A nomeação de Danielle Barros (Solidariedade) na Secretaria de Cultura deve ser citada em conversas com os três deputados do partido que ocupam cadeiras na Alerj. O partido também tem influência em órgãos públicos como o Proderj, que gere tecnologia da informação no governo, e o Ipem (Instituto de Pesos e Medidas).

O PP, que conta com o voto do deputado Dionísio Lins no plenário da Alerj, possui influência em nomeações da Ceasa (central de abastecimento de alimentos), além de ter entre os seus filiados, o secretário de Agricultura, Marcelo Queiroz.

O Pros, do deputado Subtenente Bernardo, é representado pelo secretário de Esportes, Felipe Bornier. A deputada Marina Rocha (PMB) também seria um "voto reversível", diante da sua influência na Secretaria de Meio Ambiente.

Para o governo, a influência do MDB no Detran seria suficiente para convencer os cinco deputados do partido a "mudar de ideia".

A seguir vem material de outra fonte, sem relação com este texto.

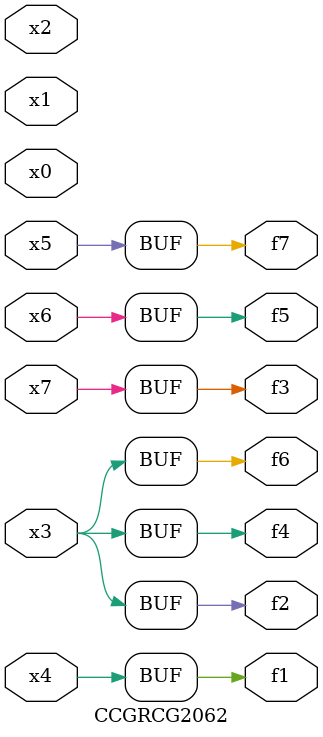
<source format=v>
module CCGRCG2062(
	input x0, x1, x2, x3, x4, x5, x6, x7,
	output f1, f2, f3, f4, f5, f6, f7
);
	assign f1 = x4;
	assign f2 = x3;
	assign f3 = x7;
	assign f4 = x3;
	assign f5 = x6;
	assign f6 = x3;
	assign f7 = x5;
endmodule

</source>
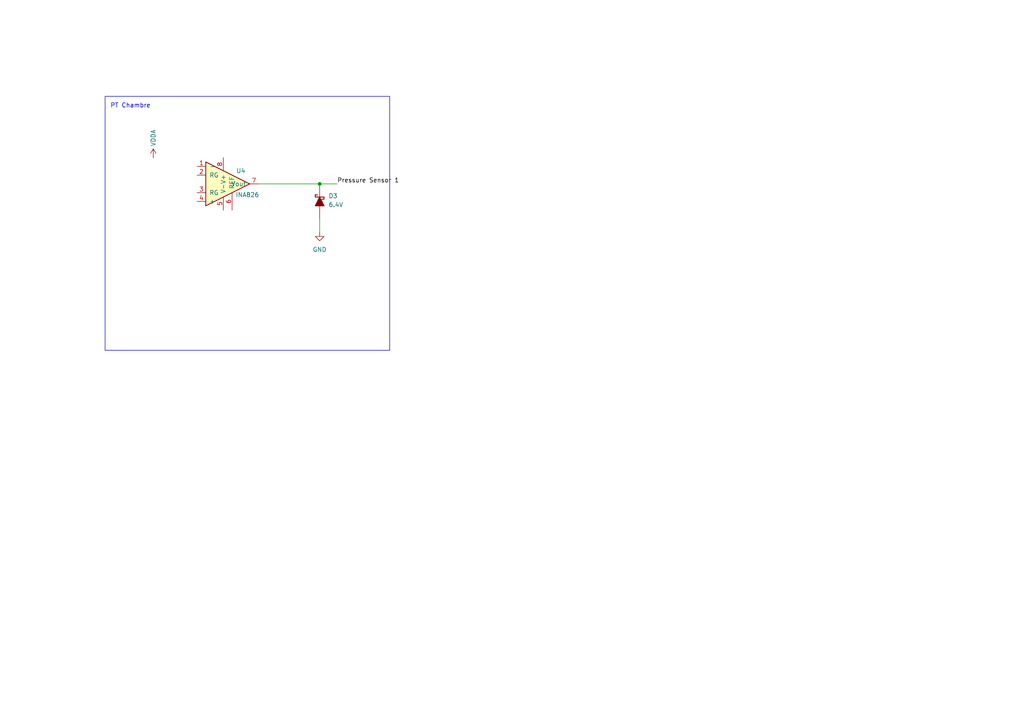
<source format=kicad_sch>
(kicad_sch
	(version 20250114)
	(generator "eeschema")
	(generator_version "9.0")
	(uuid "191c2970-a41a-447e-b146-8609026e8cc4")
	(paper "A4")
	
	(rectangle
		(start 30.48 27.94)
		(end 113.03 101.6)
		(stroke
			(width 0)
			(type default)
		)
		(fill
			(type none)
		)
		(uuid f3c056d6-b289-47a5-bb86-fc2688deb96d)
	)
	(text "PT Chambre"
		(exclude_from_sim no)
		(at 37.846 30.734 0)
		(effects
			(font
				(size 1.27 1.27)
			)
		)
		(uuid "a4f39470-c7ad-4b16-b992-c09a7eed8d3b")
	)
	(junction
		(at 92.71 53.34)
		(diameter 0)
		(color 0 0 0 0)
		(uuid "e61a74fc-17e8-4cc7-adb7-39fefc5baf14")
	)
	(wire
		(pts
			(xy 74.93 53.34) (xy 92.71 53.34)
		)
		(stroke
			(width 0)
			(type default)
		)
		(uuid "0d717725-c4ce-4821-9a72-b474851dabf8")
	)
	(wire
		(pts
			(xy 92.71 53.34) (xy 97.79 53.34)
		)
		(stroke
			(width 0)
			(type default)
		)
		(uuid "5cfba747-190b-4d85-9feb-84c80fa9dba8")
	)
	(wire
		(pts
			(xy 92.71 63.5) (xy 92.71 67.31)
		)
		(stroke
			(width 0)
			(type default)
		)
		(uuid "8a3ed5e7-6e14-4396-8a0b-4ef7e775605c")
	)
	(label "Pressure Sensor 1"
		(at 97.79 53.34 0)
		(effects
			(font
				(size 1.27 1.27)
			)
			(justify left bottom)
		)
		(uuid "18c2e703-409d-47f6-ba1b-4adaf5bef668")
	)
	(symbol
		(lib_id "power:GND")
		(at 92.71 67.31 0)
		(unit 1)
		(exclude_from_sim no)
		(in_bom yes)
		(on_board yes)
		(dnp no)
		(fields_autoplaced yes)
		(uuid "247117af-d80f-4757-8420-4a10a50e7d7b")
		(property "Reference" "#PWR053"
			(at 92.71 73.66 0)
			(effects
				(font
					(size 1.27 1.27)
				)
				(hide yes)
			)
		)
		(property "Value" "GND"
			(at 92.71 72.39 0)
			(effects
				(font
					(size 1.27 1.27)
				)
			)
		)
		(property "Footprint" ""
			(at 92.71 67.31 0)
			(effects
				(font
					(size 1.27 1.27)
				)
				(hide yes)
			)
		)
		(property "Datasheet" ""
			(at 92.71 67.31 0)
			(effects
				(font
					(size 1.27 1.27)
				)
				(hide yes)
			)
		)
		(property "Description" "Power symbol creates a global label with name \"GND\" , ground"
			(at 92.71 67.31 0)
			(effects
				(font
					(size 1.27 1.27)
				)
				(hide yes)
			)
		)
		(pin "1"
			(uuid "fc902dac-c112-4387-9f8a-0cca93a8e0d3")
		)
		(instances
			(project "CANopus"
				(path "/dca285e3-1f01-49ba-8aea-086d886ed352/6241f3be-b688-414f-b6ea-3b2705385d94"
					(reference "#PWR053")
					(unit 1)
				)
			)
		)
	)
	(symbol
		(lib_id "0CSL_D1_V1:DIODE_SCHOTTKY_30V_200mA")
		(at 92.71 58.42 270)
		(unit 1)
		(exclude_from_sim no)
		(in_bom yes)
		(on_board yes)
		(dnp no)
		(fields_autoplaced yes)
		(uuid "9518fb60-363e-42f2-9207-38102a0c3c3d")
		(property "Reference" "D3"
			(at 95.25 56.8324 90)
			(effects
				(font
					(size 1.27 1.27)
				)
				(justify left)
			)
		)
		(property "Value" "6.4V"
			(at 95.25 59.3724 90)
			(effects
				(font
					(size 1.27 1.27)
				)
				(justify left)
			)
		)
		(property "Footprint" "Diode_SMD:D_0603_1608Metric_Pad1.05x0.95mm_HandSolder"
			(at 88.265 58.42 0)
			(effects
				(font
					(size 1.27 1.27)
				)
				(hide yes)
			)
		)
		(property "Datasheet" ""
			(at 92.71 58.42 0)
			(effects
				(font
					(size 1.27 1.27)
				)
				(hide yes)
			)
		)
		(property "Description" "Diode Schottky 30V 200mA (DC) Surface Mount SOD-123"
			(at 92.71 58.42 0)
			(effects
				(font
					(size 1.27 1.27)
				)
				(hide yes)
			)
		)
		(property "Part Number" "1727-7327-1-ND"
			(at 92.71 58.42 0)
			(effects
				(font
					(size 1.27 1.27)
				)
				(hide yes)
			)
		)
		(property "Link" "https://www.digikey.ca/en/products/detail/texas-instruments/INA826AIDGKR/2762216"
			(at 92.71 58.42 0)
			(effects
				(font
					(size 1.27 1.27)
				)
				(hide yes)
			)
		)
		(pin "1"
			(uuid "465d61f4-bc7b-4651-8d5d-edc407c58e9d")
		)
		(pin "2"
			(uuid "0afbc449-6c39-4ddd-8e78-b291c98b9e54")
		)
		(instances
			(project "CANopus"
				(path "/dca285e3-1f01-49ba-8aea-086d886ed352/6241f3be-b688-414f-b6ea-3b2705385d94"
					(reference "D3")
					(unit 1)
				)
			)
		)
	)
	(symbol
		(lib_id "power:VDD")
		(at 44.45 45.72 0)
		(unit 1)
		(exclude_from_sim no)
		(in_bom yes)
		(on_board yes)
		(dnp no)
		(uuid "cc5453e9-1c37-496a-9b3d-e2a3029ebdd8")
		(property "Reference" "#PWR052"
			(at 44.45 49.53 0)
			(effects
				(font
					(size 1.27 1.27)
				)
				(hide yes)
			)
		)
		(property "Value" "VDDA"
			(at 44.45 40.005 90)
			(effects
				(font
					(size 1.27 1.27)
				)
			)
		)
		(property "Footprint" ""
			(at 44.45 45.72 0)
			(effects
				(font
					(size 1.27 1.27)
				)
				(hide yes)
			)
		)
		(property "Datasheet" ""
			(at 44.45 45.72 0)
			(effects
				(font
					(size 1.27 1.27)
				)
				(hide yes)
			)
		)
		(property "Description" "Power symbol creates a global label with name \"VDD\""
			(at 44.45 45.72 0)
			(effects
				(font
					(size 1.27 1.27)
				)
				(hide yes)
			)
		)
		(pin "1"
			(uuid "1143090c-a5ca-420e-9943-bff3e1a90a34")
		)
		(instances
			(project "CANopus"
				(path "/dca285e3-1f01-49ba-8aea-086d886ed352/6241f3be-b688-414f-b6ea-3b2705385d94"
					(reference "#PWR052")
					(unit 1)
				)
			)
		)
	)
	(symbol
		(lib_id "INA826:INA826AIDGKR")
		(at 64.77 53.34 0)
		(unit 1)
		(exclude_from_sim no)
		(in_bom yes)
		(on_board yes)
		(dnp no)
		(uuid "f2f7fc59-4674-4c70-bda3-641425766e34")
		(property "Reference" "U4"
			(at 69.85 49.53 0)
			(effects
				(font
					(size 1.27 1.27)
				)
			)
		)
		(property "Value" "INA826"
			(at 71.755 56.515 0)
			(effects
				(font
					(size 1.27 1.27)
				)
			)
		)
		(property "Footprint" "UserFootprints:SOP65P490X110-8N"
			(at 64.77 53.34 0)
			(effects
				(font
					(size 1.27 1.27)
				)
				(justify bottom)
				(hide yes)
			)
		)
		(property "Datasheet" ""
			(at 64.77 53.34 0)
			(effects
				(font
					(size 1.27 1.27)
				)
				(hide yes)
			)
		)
		(property "Description" ""
			(at 64.77 53.34 0)
			(effects
				(font
					(size 1.27 1.27)
				)
				(hide yes)
			)
		)
		(property "PARTREV" "G"
			(at 64.77 53.34 0)
			(effects
				(font
					(size 1.27 1.27)
				)
				(justify bottom)
				(hide yes)
			)
		)
		(property "STANDARD" "IPC-7351B"
			(at 64.77 53.34 0)
			(effects
				(font
					(size 1.27 1.27)
				)
				(justify bottom)
				(hide yes)
			)
		)
		(property "MAXIMUM_PACKAGE_HEIGHT" "1.10 mm"
			(at 64.77 53.34 0)
			(effects
				(font
					(size 1.27 1.27)
				)
				(justify bottom)
				(hide yes)
			)
		)
		(property "MANUFACTURER" "Texas Instruments"
			(at 64.77 53.34 0)
			(effects
				(font
					(size 1.27 1.27)
				)
				(justify bottom)
				(hide yes)
			)
		)
		(property "Digikey" ""
			(at 64.77 53.34 0)
			(effects
				(font
					(size 1.27 1.27)
				)
				(hide yes)
			)
		)
		(property "Part Number" ""
			(at 64.77 53.34 0)
			(effects
				(font
					(size 1.27 1.27)
				)
				(hide yes)
			)
		)
		(pin "5"
			(uuid "d28c836d-ef11-4950-b44a-a8c928c3ca5a")
		)
		(pin "3"
			(uuid "0a82d609-c964-481f-82c0-02ef929136f0")
		)
		(pin "6"
			(uuid "0a7294ef-24ad-4216-8986-a6f1fdf9f1a8")
		)
		(pin "1"
			(uuid "f723336f-cdb7-430b-922a-71ad36714970")
		)
		(pin "2"
			(uuid "ff98b6e3-7b86-4af5-baf9-ecd2a1e4be37")
		)
		(pin "4"
			(uuid "6729b3d6-9e7d-47d6-8f20-5854b3046911")
		)
		(pin "8"
			(uuid "7d96e54b-cc73-43c5-80b0-5967eaa60493")
		)
		(pin "7"
			(uuid "a516555b-8c8d-4f7e-a2ae-1e83db390316")
		)
		(instances
			(project "CANopus"
				(path "/dca285e3-1f01-49ba-8aea-086d886ed352/6241f3be-b688-414f-b6ea-3b2705385d94"
					(reference "U4")
					(unit 1)
				)
			)
		)
	)
)

</source>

Bivaristas "na mira" de Witzel

Apesar da procura por André Moura, deputados disseram ao UOL que não houve pedidos tampouco ofertas de cargos.

"Eu e os demais viemos dar um abraço no Moura. É um sujeito de bem, que faz um trabalho sério", disse um parlamentar do PSL ligado à ala "bivarista" do partido, mais próxima da base do governo Witzel. O racha na legenda se deu após o rompimento do presidente Jair Bolsonaro (sem partido) e do deputado federal Luciano Bivar (PE), presidente nacional do PSL.

Os seis deputados do PSL mais distantes dos ideais de Bolsonaro são vistos pelo governo como alvos para a conversão de votos.

O jogo do painel e o risco do efeito boiada

Embora tente dialogar, a cúpula do Palácio Guanabara conta com outro obstáculo: o chamado "jogo do painel" na votação que marcará o recebimento da denúncia contra Witzel. O nome é uma alusão ao painel eletrônico da Alerj que contabiliza os votos contra e a favor do governador.

"Não adianta distribuir cargos aleatoriamente. Os votos são feitos em ordem alfabética. Caso os primeiros 20 votos sejam contrários ao governador, os demais também serão. Ocorre o 'efeito boiada'. Ninguém vai querer votar sozinho, agarrado ao Witzel", explica um deputado do PSC.